The activity of Cdc14p, an oligomeric dual specificity protein phosphatase from Saccharomyces cerevisiae, is required for cell cycle progression.

The essential CDC14 gene of the budding yeast, Saccharomyces cerevisiae, encodes a 62-kDa protein containing a sequence that conforms to the active site motif found in all enzymes of the protein tyrosine phosphatase superfamily. Genetic studies suggest that Cdc14p may be involved in the initiation of DNA replication, but its precise cell cycle function is unknown. Recombinant Cdc14p was produced in bacteria, characterized, and shown to be a dual specificity protein phosphatase. Polyanions such as polyglutamate and double-stranded and single-stranded DNA bind to Cdc14p and affect its activity.
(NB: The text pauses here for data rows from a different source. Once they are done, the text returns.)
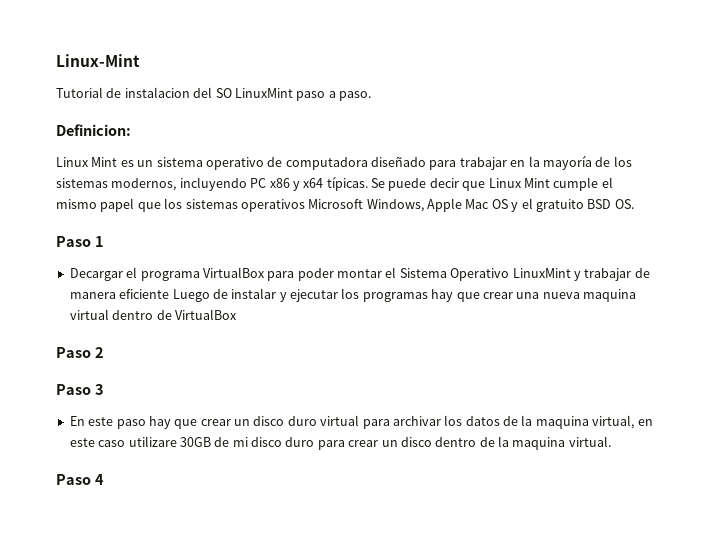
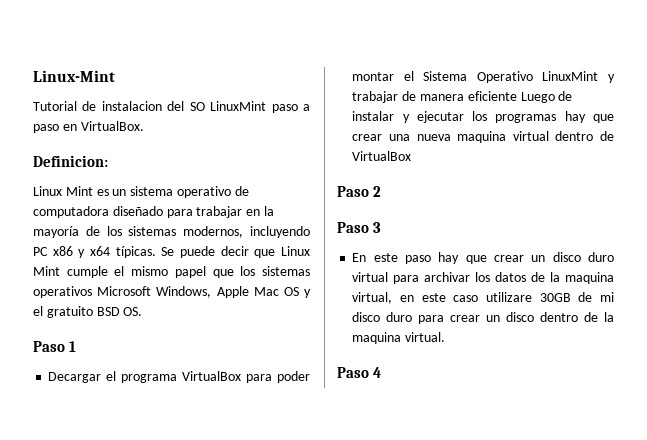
[339,91,371,101] paso. -> [33,121,144,133] paso en VirtualBox.

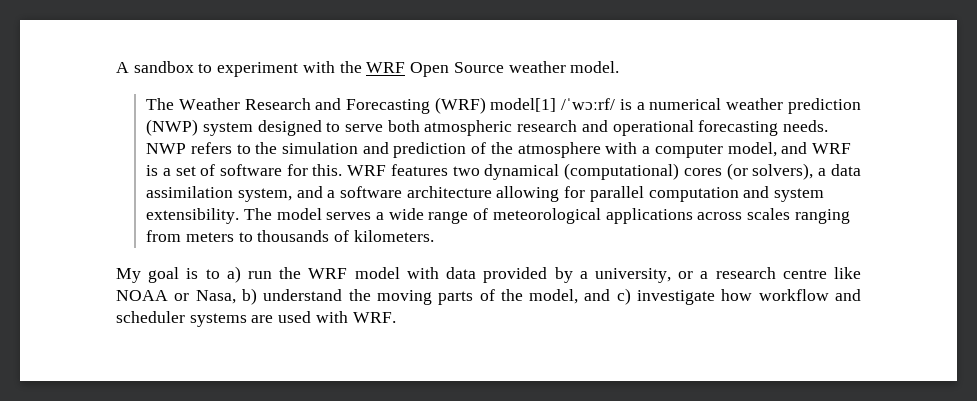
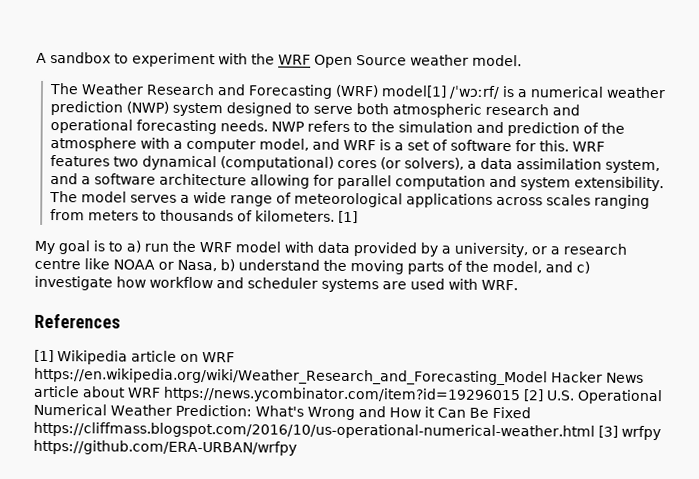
(434, 236) none -> [337,210,358,224] [1]
(396, 317) none -> [34,313,121,329] [34,349,235,365] [34,367,644,386] [33,385,663,405] [33,403,531,421] [33,421,661,441] [33,439,297,456] // References // [1] Wikipedia article on WRF https://en.wikipedia.org/wiki/Weather_Research_and_Forecasting_Model Hacker News article about WRF https://news.ycombinator.com/item?id=19296015 [2] U.S. Operational Numerical Weather Prediction: What's Wrong and How it Can Be Fixed https://cliffmass.blogspot.com/2016/10/us-operational-numerical-weather.html [3] wrfpy https://github.com/ERA-URBAN/wrfpy

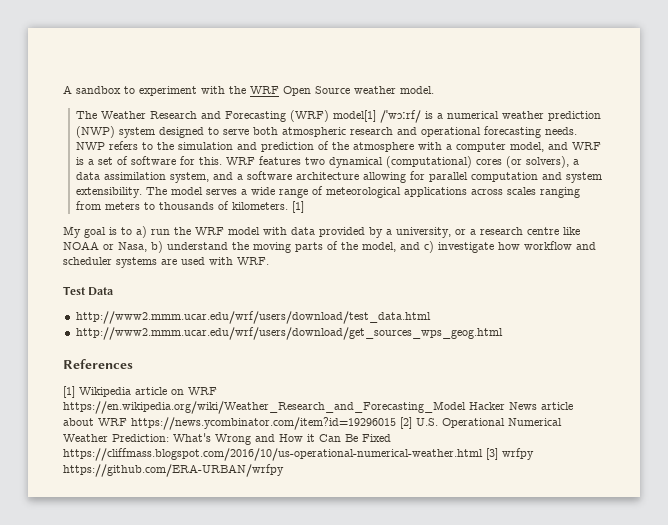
(518, 285) none -> [63,286,115,296] [75,311,431,324] [75,327,503,340] // Test Data // http://www2.mmm.ucar.edu/wrf/users/download/test_data.html // http://www2.mmm.ucar.edu/wrf/users/download/get_sources_wps_geog.html

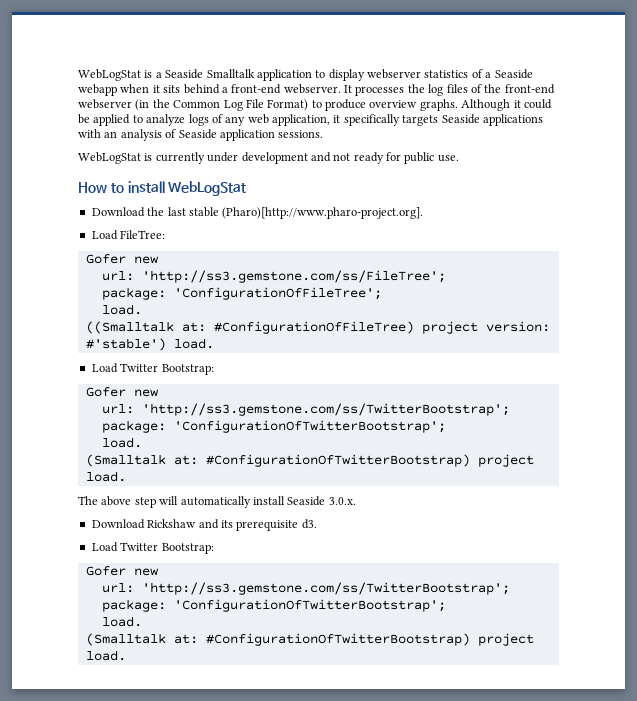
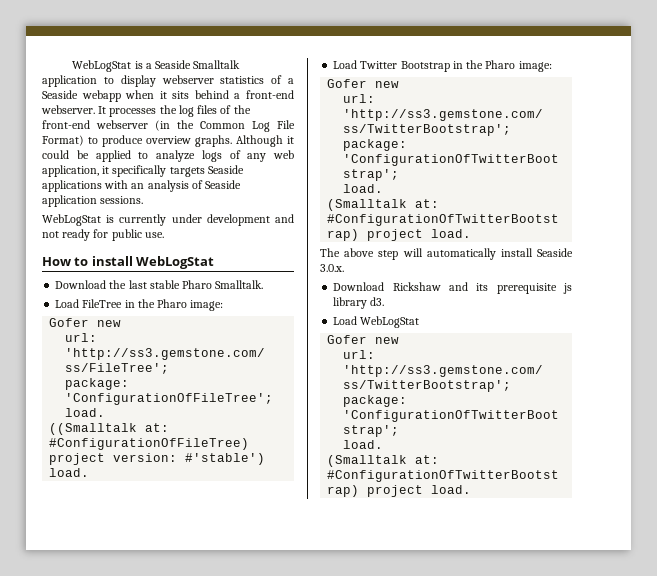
[222,207,424,219] [91,230,166,240] (Pharo)[http://www.pharo-project.org]. // Load FileTree: -> [182,280,264,289] [55,299,224,311] Pharo Smalltalk. // Load FileTree in the Pharo image:
[161,364,214,375] Bootstrap: -> [400,60,552,72] Bootstrap in the Pharo image:
(299, 525) none -> [563,283,572,294] [333,297,368,309] js library
[120,542,214,554] Twitter Bootstrap: -> [360,316,420,328] WebLogStat

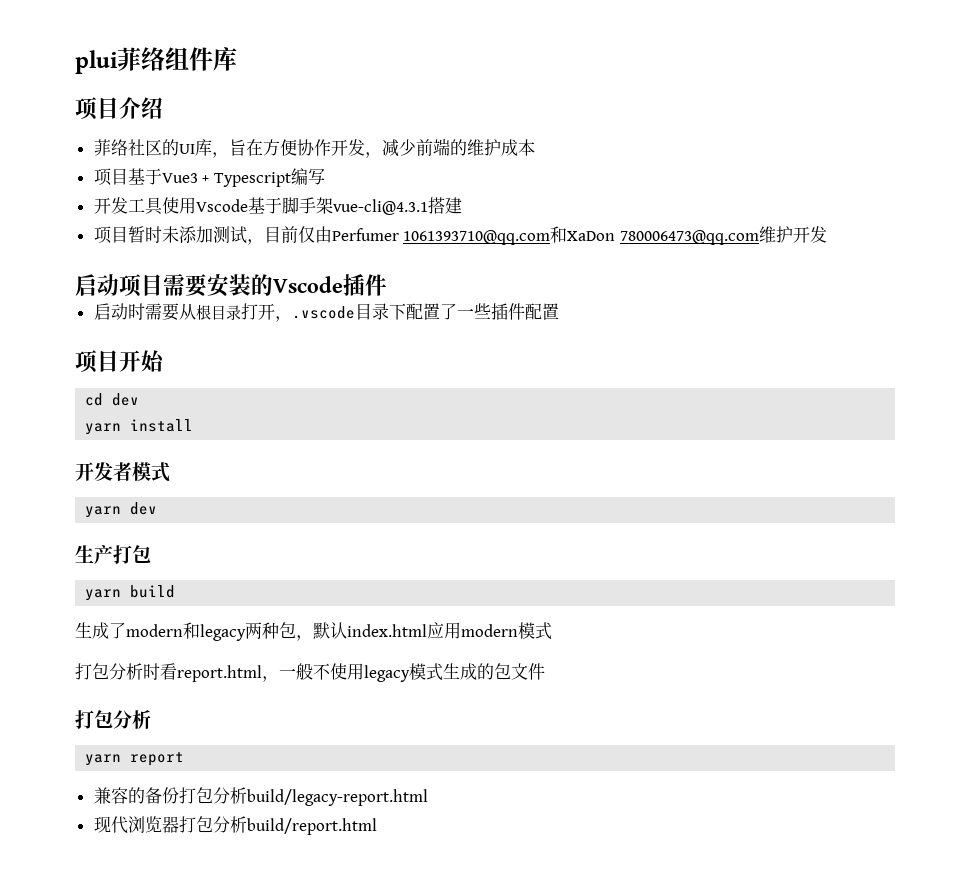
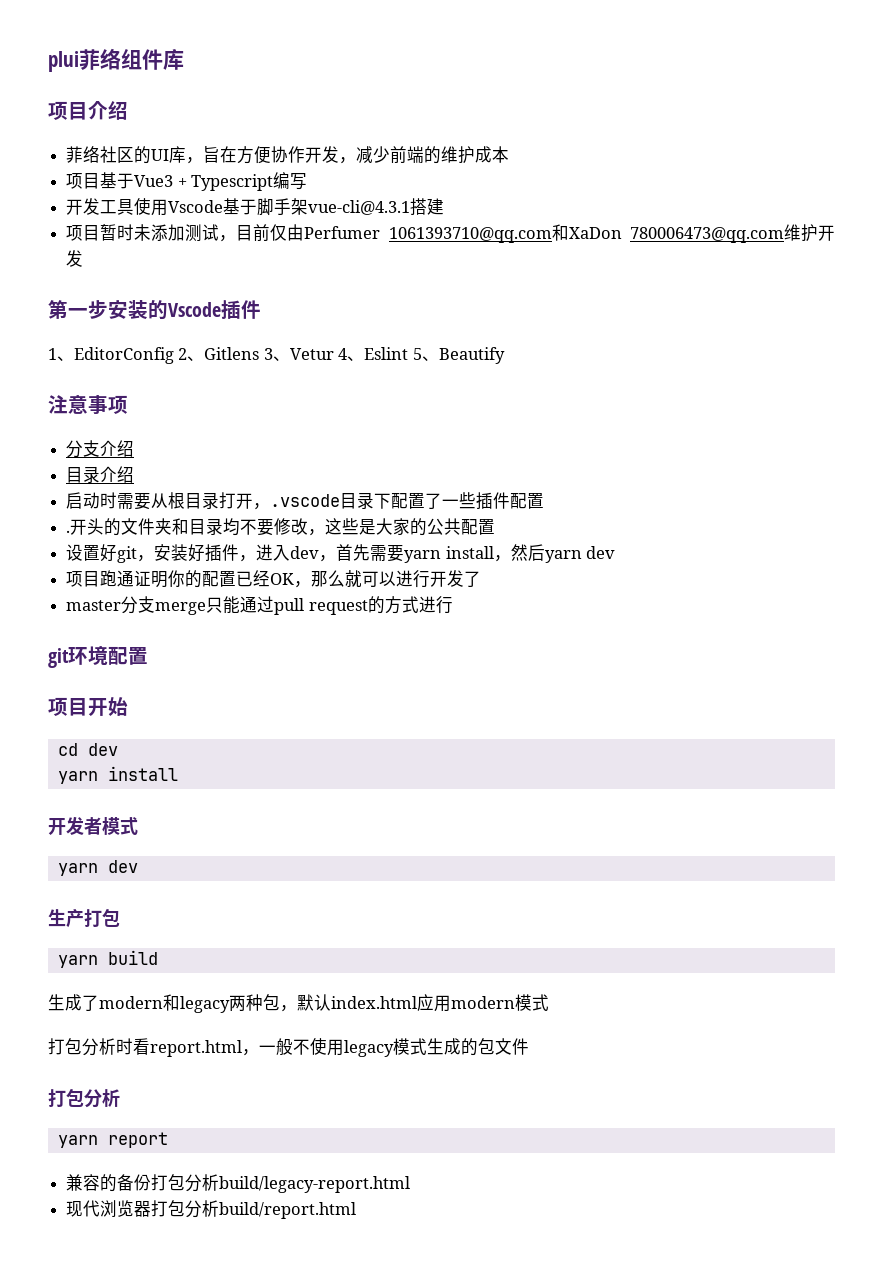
[75,273,208,297] 启动项目需要 -> [48,300,108,319] 第一步
(387, 285) none -> [48,347,505,364] [48,395,128,414] [66,440,135,458] [66,466,135,483] // 1、EditorConfig 2、Gitlens 3、Vetur 4、Eslint 5、Beautify // 注意事项 // 分支介绍 // 目录介绍
(559, 311) none -> [66,518,496,536] [66,544,616,563] [66,570,482,588] [66,596,453,615] [48,646,148,668] // .开头的文件夹和目录均不要修改，这些是大家的公共配置 // 设置好git，安装好插件，进入dev，首先需要yarn install，然后yarn dev // 项目跑通证明你的配置已经OK，那么就可以进行开发了 // master分支merge只能通过pull request的方式进行 // git环境配置

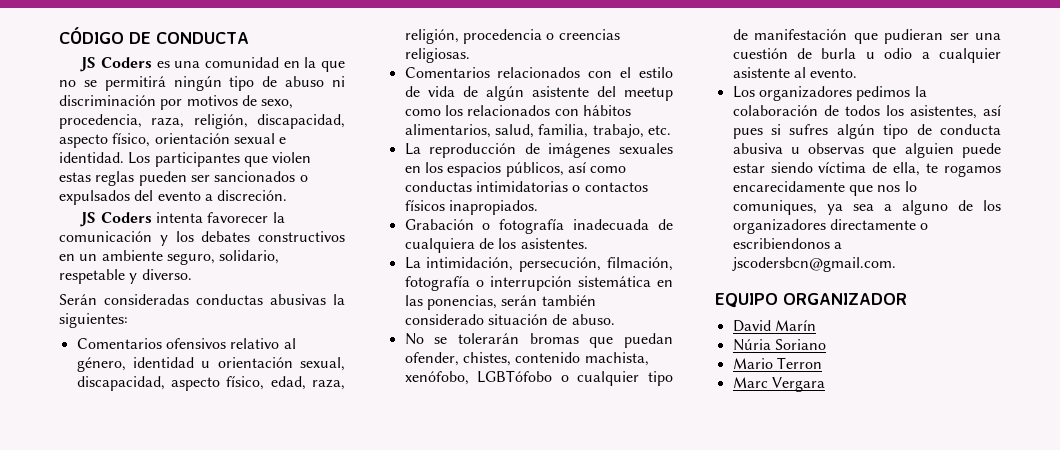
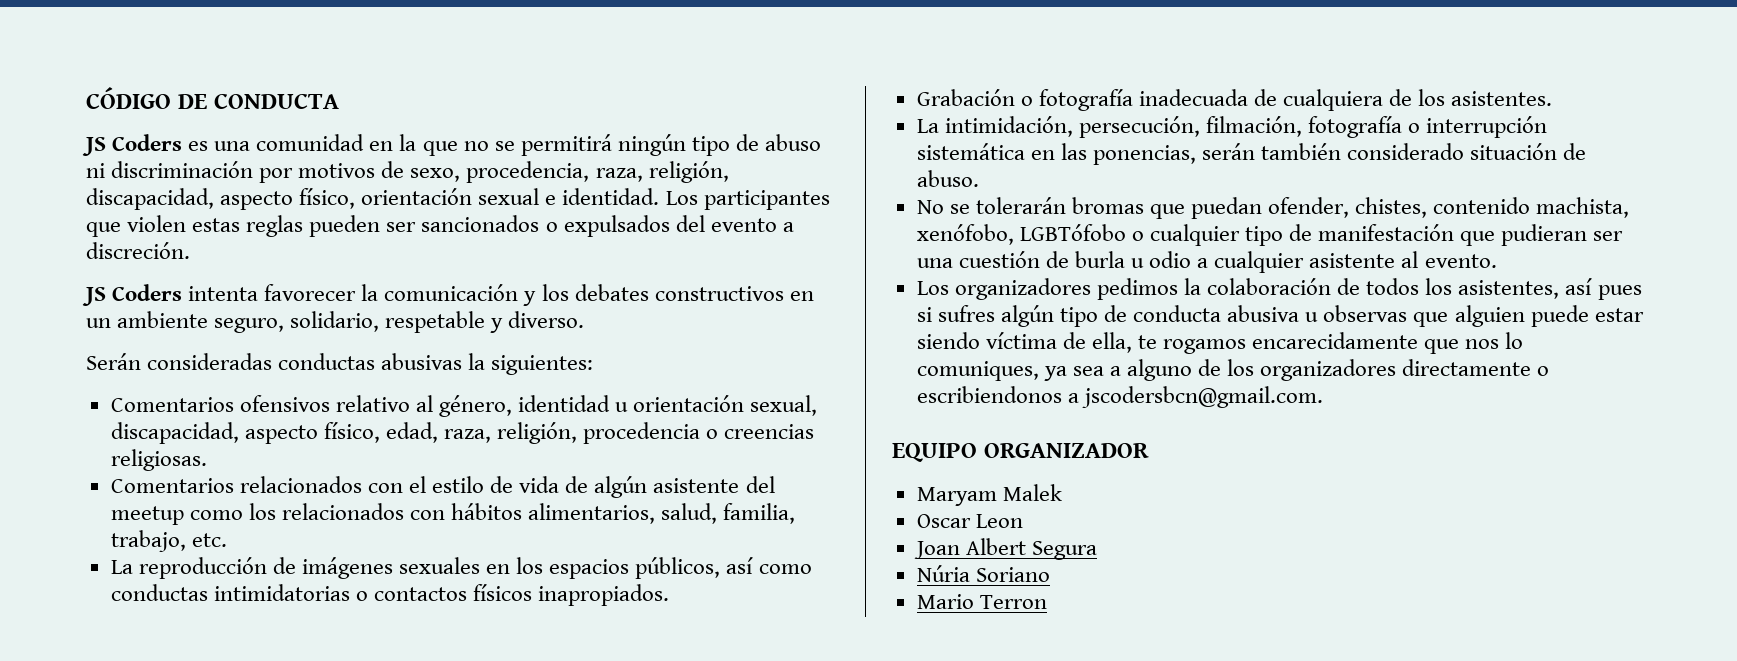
[732,320,816,332] David Marín -> [916,484,1062,506] [916,514,1023,528] [913,538,1097,560] Maryam Malek // Oscar Leon // Joan Albert Segura
[732,377,825,392] // Marc Vergara -> (1047, 602) none

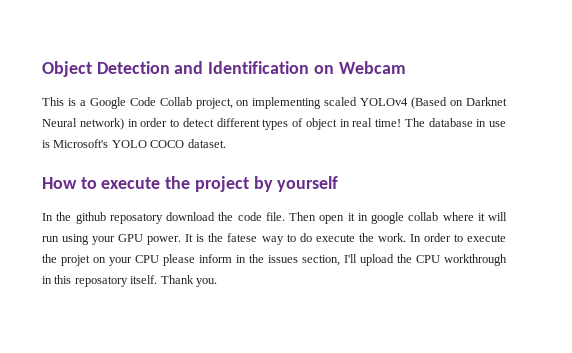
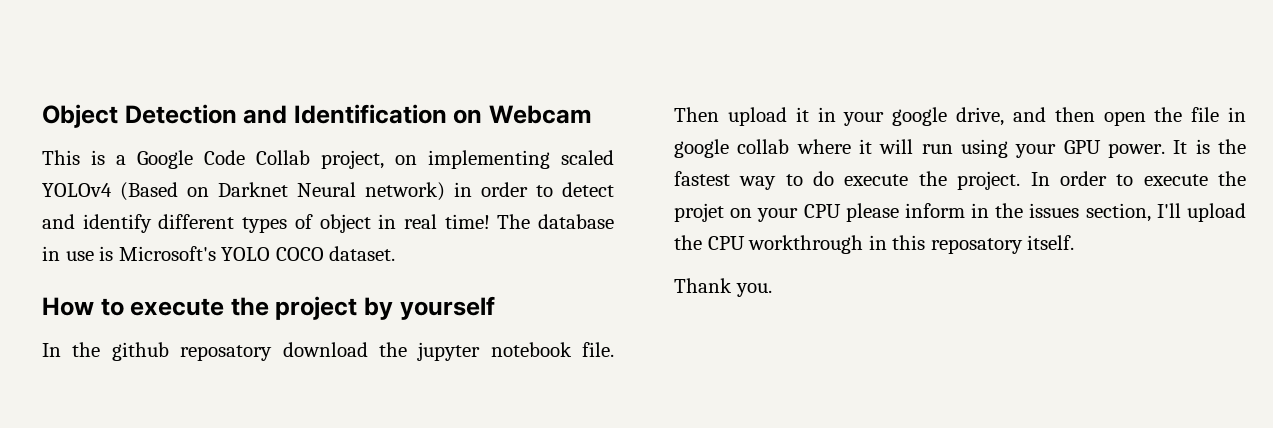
(214, 122) none -> [42,214,152,233] and identify
[237,212,355,224] code file. Then open it -> [417,342,614,361] [674,107,1220,126] jupyter notebook file. Then upload it in your google drive, and then open the file
[227,233,258,242] fatese -> [674,171,730,186] fastest
[377,233,406,242] work. -> [957,171,1021,190] project.
(158, 279) none -> (1075, 242) //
Native molecular weights of 131,000 and 169,000 determined by two independent methods indicate that recombinant Cdc14p self-associates in vitro to form active oligomers. The catalytically inactive Cdc14p C283S/R289A mutant is not able to suppress the temperature sensitivity of a cdc14-1(ts) mutant nor replace the wild type gene in vivo, demonstrating that phosphatase activity is required for the cell cycle function of Cdc14p. A distinctive COOH-terminal segment (residues 375-551) is rich in Asn and Ser residues, carries a net positive charge, and contains two tandem 21-residue repeats. This COOH-terminal segment is not required for activity, for oligomerization, or for the critical cell cycle function of Cdc14p.